### The input

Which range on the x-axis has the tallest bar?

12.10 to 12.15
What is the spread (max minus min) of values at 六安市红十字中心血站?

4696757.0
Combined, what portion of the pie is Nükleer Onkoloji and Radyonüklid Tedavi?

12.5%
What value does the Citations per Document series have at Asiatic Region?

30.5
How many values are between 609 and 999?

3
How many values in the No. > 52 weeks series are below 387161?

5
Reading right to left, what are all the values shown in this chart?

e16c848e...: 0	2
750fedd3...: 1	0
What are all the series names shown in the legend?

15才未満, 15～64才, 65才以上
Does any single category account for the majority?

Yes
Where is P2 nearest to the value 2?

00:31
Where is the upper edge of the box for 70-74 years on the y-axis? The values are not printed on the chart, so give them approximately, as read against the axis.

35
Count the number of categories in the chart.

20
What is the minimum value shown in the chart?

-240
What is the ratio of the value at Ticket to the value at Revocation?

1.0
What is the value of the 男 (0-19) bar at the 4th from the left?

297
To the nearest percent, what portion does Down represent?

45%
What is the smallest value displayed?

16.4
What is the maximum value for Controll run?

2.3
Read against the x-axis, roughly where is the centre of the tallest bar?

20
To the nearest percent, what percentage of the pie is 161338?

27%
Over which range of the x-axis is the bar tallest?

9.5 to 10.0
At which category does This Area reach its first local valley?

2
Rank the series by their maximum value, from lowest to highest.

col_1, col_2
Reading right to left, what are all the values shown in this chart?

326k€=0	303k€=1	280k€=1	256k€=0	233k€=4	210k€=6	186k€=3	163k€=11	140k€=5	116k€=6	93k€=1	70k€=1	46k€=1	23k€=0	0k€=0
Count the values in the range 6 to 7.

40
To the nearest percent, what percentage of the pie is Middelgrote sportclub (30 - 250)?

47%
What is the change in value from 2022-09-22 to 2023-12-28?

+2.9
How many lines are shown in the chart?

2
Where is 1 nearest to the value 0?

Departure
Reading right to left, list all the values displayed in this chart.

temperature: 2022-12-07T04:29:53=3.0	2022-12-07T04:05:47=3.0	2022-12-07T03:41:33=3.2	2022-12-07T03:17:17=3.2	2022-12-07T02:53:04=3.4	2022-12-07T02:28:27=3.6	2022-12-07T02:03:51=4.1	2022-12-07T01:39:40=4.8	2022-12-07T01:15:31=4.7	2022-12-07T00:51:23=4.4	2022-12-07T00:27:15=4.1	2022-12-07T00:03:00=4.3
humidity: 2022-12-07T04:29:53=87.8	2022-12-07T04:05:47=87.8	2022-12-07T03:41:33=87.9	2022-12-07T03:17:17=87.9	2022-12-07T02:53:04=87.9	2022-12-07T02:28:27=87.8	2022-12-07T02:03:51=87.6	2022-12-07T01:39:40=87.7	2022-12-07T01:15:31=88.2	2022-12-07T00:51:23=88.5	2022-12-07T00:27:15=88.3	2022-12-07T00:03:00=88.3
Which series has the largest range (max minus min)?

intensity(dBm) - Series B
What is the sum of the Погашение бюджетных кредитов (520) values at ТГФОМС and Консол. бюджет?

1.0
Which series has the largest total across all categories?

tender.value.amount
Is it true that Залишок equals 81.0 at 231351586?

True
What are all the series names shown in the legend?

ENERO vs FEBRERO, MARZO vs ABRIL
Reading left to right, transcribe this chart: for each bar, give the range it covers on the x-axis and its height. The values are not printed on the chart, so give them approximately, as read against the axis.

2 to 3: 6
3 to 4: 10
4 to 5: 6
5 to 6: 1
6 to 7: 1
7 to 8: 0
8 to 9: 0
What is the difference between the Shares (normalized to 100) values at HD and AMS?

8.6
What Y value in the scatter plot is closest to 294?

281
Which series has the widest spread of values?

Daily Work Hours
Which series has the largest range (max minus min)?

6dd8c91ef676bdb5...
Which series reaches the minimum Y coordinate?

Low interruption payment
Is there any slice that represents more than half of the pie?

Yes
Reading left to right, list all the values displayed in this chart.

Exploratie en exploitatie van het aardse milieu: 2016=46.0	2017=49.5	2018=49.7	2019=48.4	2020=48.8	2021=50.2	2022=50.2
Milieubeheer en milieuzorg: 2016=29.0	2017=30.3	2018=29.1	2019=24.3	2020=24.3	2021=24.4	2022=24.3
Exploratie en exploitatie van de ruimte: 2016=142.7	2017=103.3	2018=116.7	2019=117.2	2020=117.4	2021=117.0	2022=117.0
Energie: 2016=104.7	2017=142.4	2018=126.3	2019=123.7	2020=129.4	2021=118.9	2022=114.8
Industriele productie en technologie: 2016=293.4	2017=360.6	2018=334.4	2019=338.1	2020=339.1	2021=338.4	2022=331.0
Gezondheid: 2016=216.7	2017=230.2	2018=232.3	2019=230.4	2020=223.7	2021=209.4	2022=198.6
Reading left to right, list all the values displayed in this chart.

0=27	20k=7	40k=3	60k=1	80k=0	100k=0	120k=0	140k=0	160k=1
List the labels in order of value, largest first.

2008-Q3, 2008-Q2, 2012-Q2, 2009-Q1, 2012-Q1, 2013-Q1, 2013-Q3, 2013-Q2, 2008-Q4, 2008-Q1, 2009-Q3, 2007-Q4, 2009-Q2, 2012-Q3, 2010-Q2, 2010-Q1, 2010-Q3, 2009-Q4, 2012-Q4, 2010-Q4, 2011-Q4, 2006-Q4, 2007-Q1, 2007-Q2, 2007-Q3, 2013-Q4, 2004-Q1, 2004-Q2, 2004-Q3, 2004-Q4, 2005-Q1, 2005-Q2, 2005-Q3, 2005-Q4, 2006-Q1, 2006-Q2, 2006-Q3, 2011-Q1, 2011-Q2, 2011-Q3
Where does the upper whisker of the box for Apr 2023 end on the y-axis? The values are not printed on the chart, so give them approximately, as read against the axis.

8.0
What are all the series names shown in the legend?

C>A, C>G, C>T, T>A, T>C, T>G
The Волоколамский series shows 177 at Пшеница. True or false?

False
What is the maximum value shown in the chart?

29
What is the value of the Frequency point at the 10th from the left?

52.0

### What is required
Copy out all of the data above, line for line, without changing a single character.

### Response
Which range on the x-axis has the tallest bar?

12.10 to 12.15
What is the spread (max minus min) of values at 六安市红十字中心血站?

4696757.0
Combined, what portion of the pie is Nükleer Onkoloji and Radyonüklid Tedavi?

12.5%
What value does the Citations per Document series have at Asiatic Region?

30.5
How many values are between 609 and 999?

3
How many values in the No. > 52 weeks series are below 387161?

5
Reading right to left, what are all the values shown in this chart?

e16c848e...: 0	2
750fedd3...: 1	0
What are all the series names shown in the legend?

15才未満, 15～64才, 65才以上
Does any single category account for the majority?

Yes
Where is P2 nearest to the value 2?

00:31
Where is the upper edge of the box for 70-74 years on the y-axis? The values are not printed on the chart, so give them approximately, as read against the axis.

35
Count the number of categories in the chart.

20
What is the minimum value shown in the chart?

-240
What is the ratio of the value at Ticket to the value at Revocation?

1.0
What is the value of the 男 (0-19) bar at the 4th from the left?

297
To the nearest percent, what portion does Down represent?

45%
What is the smallest value displayed?

16.4
What is the maximum value for Controll run?

2.3
Read against the x-axis, roughly where is the centre of the tallest bar?

20
To the nearest percent, what percentage of the pie is 161338?

27%
Over which range of the x-axis is the bar tallest?

9.5 to 10.0
At which category does This Area reach its first local valley?

2
Rank the series by their maximum value, from lowest to highest.

col_1, col_2
Reading right to left, what are all the values shown in this chart?

326k€=0	303k€=1	280k€=1	256k€=0	233k€=4	210k€=6	186k€=3	163k€=11	140k€=5	116k€=6	93k€=1	70k€=1	46k€=1	23k€=0	0k€=0
Count the values in the range 6 to 7.

40
To the nearest percent, what percentage of the pie is Middelgrote sportclub (30 - 250)?

47%
What is the change in value from 2022-09-22 to 2023-12-28?

+2.9
How many lines are shown in the chart?

2
Where is 1 nearest to the value 0?

Departure
Reading right to left, list all the values displayed in this chart.

temperature: 2022-12-07T04:29:53=3.0	2022-12-07T04:05:47=3.0	2022-12-07T03:41:33=3.2	2022-12-07T03:17:17=3.2	2022-12-07T02:53:04=3.4	2022-12-07T02:28:27=3.6	2022-12-07T02:03:51=4.1	2022-12-07T01:39:40=4.8	2022-12-07T01:15:31=4.7	2022-12-07T00:51:23=4.4	2022-12-07T00:27:15=4.1	2022-12-07T00:03:00=4.3
humidity: 2022-12-07T04:29:53=87.8	2022-12-07T04:05:47=87.8	2022-12-07T03:41:33=87.9	2022-12-07T03:17:17=87.9	2022-12-07T02:53:04=87.9	2022-12-07T02:28:27=87.8	2022-12-07T02:03:51=87.6	2022-12-07T01:39:40=87.7	2022-12-07T01:15:31=88.2	2022-12-07T00:51:23=88.5	2022-12-07T00:27:15=88.3	2022-12-07T00:03:00=88.3
Which series has the largest range (max minus min)?

intensity(dBm) - Series B
What is the sum of the Погашение бюджетных кредитов (520) values at ТГФОМС and Консол. бюджет?

1.0
Which series has the largest total across all categories?

tender.value.amount
Is it true that Залишок equals 81.0 at 231351586?

True
What are all the series names shown in the legend?

ENERO vs FEBRERO, MARZO vs ABRIL
Reading left to right, transcribe this chart: for each bar, give the range it covers on the x-axis and its height. The values are not printed on the chart, so give them approximately, as read against the axis.

2 to 3: 6
3 to 4: 10
4 to 5: 6
5 to 6: 1
6 to 7: 1
7 to 8: 0
8 to 9: 0
What is the difference between the Shares (normalized to 100) values at HD and AMS?

8.6
What Y value in the scatter plot is closest to 294?

281
Which series has the widest spread of values?

Daily Work Hours
Which series has the largest range (max minus min)?

6dd8c91ef676bdb5...
Which series reaches the minimum Y coordinate?

Low interruption payment
Is there any slice that represents more than half of the pie?

Yes
Reading left to right, list all the values displayed in this chart.

Exploratie en exploitatie van het aardse milieu: 2016=46.0	2017=49.5	2018=49.7	2019=48.4	2020=48.8	2021=50.2	2022=50.2
Milieubeheer en milieuzorg: 2016=29.0	2017=30.3	2018=29.1	2019=24.3	2020=24.3	2021=24.4	2022=24.3
Exploratie en exploitatie van de ruimte: 2016=142.7	2017=103.3	2018=116.7	2019=117.2	2020=117.4	2021=117.0	2022=117.0
Energie: 2016=104.7	2017=142.4	2018=126.3	2019=123.7	2020=129.4	2021=118.9	2022=114.8
Industriele productie en technologie: 2016=293.4	2017=360.6	2018=334.4	2019=338.1	2020=339.1	2021=338.4	2022=331.0
Gezondheid: 2016=216.7	2017=230.2	2018=232.3	2019=230.4	2020=223.7	2021=209.4	2022=198.6
Reading left to right, list all the values displayed in this chart.

0=27	20k=7	40k=3	60k=1	80k=0	100k=0	120k=0	140k=0	160k=1
List the labels in order of value, largest first.

2008-Q3, 2008-Q2, 2012-Q2, 2009-Q1, 2012-Q1, 2013-Q1, 2013-Q3, 2013-Q2, 2008-Q4, 2008-Q1, 2009-Q3, 2007-Q4, 2009-Q2, 2012-Q3, 2010-Q2, 2010-Q1, 2010-Q3, 2009-Q4, 2012-Q4, 2010-Q4, 2011-Q4, 2006-Q4, 2007-Q1, 2007-Q2, 2007-Q3, 2013-Q4, 2004-Q1, 2004-Q2, 2004-Q3, 2004-Q4, 2005-Q1, 2005-Q2, 2005-Q3, 2005-Q4, 2006-Q1, 2006-Q2, 2006-Q3, 2011-Q1, 2011-Q2, 2011-Q3
Where does the upper whisker of the box for Apr 2023 end on the y-axis? The values are not printed on the chart, so give them approximately, as read against the axis.

8.0
What are all the series names shown in the legend?

C>A, C>G, C>T, T>A, T>C, T>G
The Волоколамский series shows 177 at Пшеница. True or false?

False
What is the maximum value shown in the chart?

29
What is the value of the Frequency point at the 10th from the left?

52.0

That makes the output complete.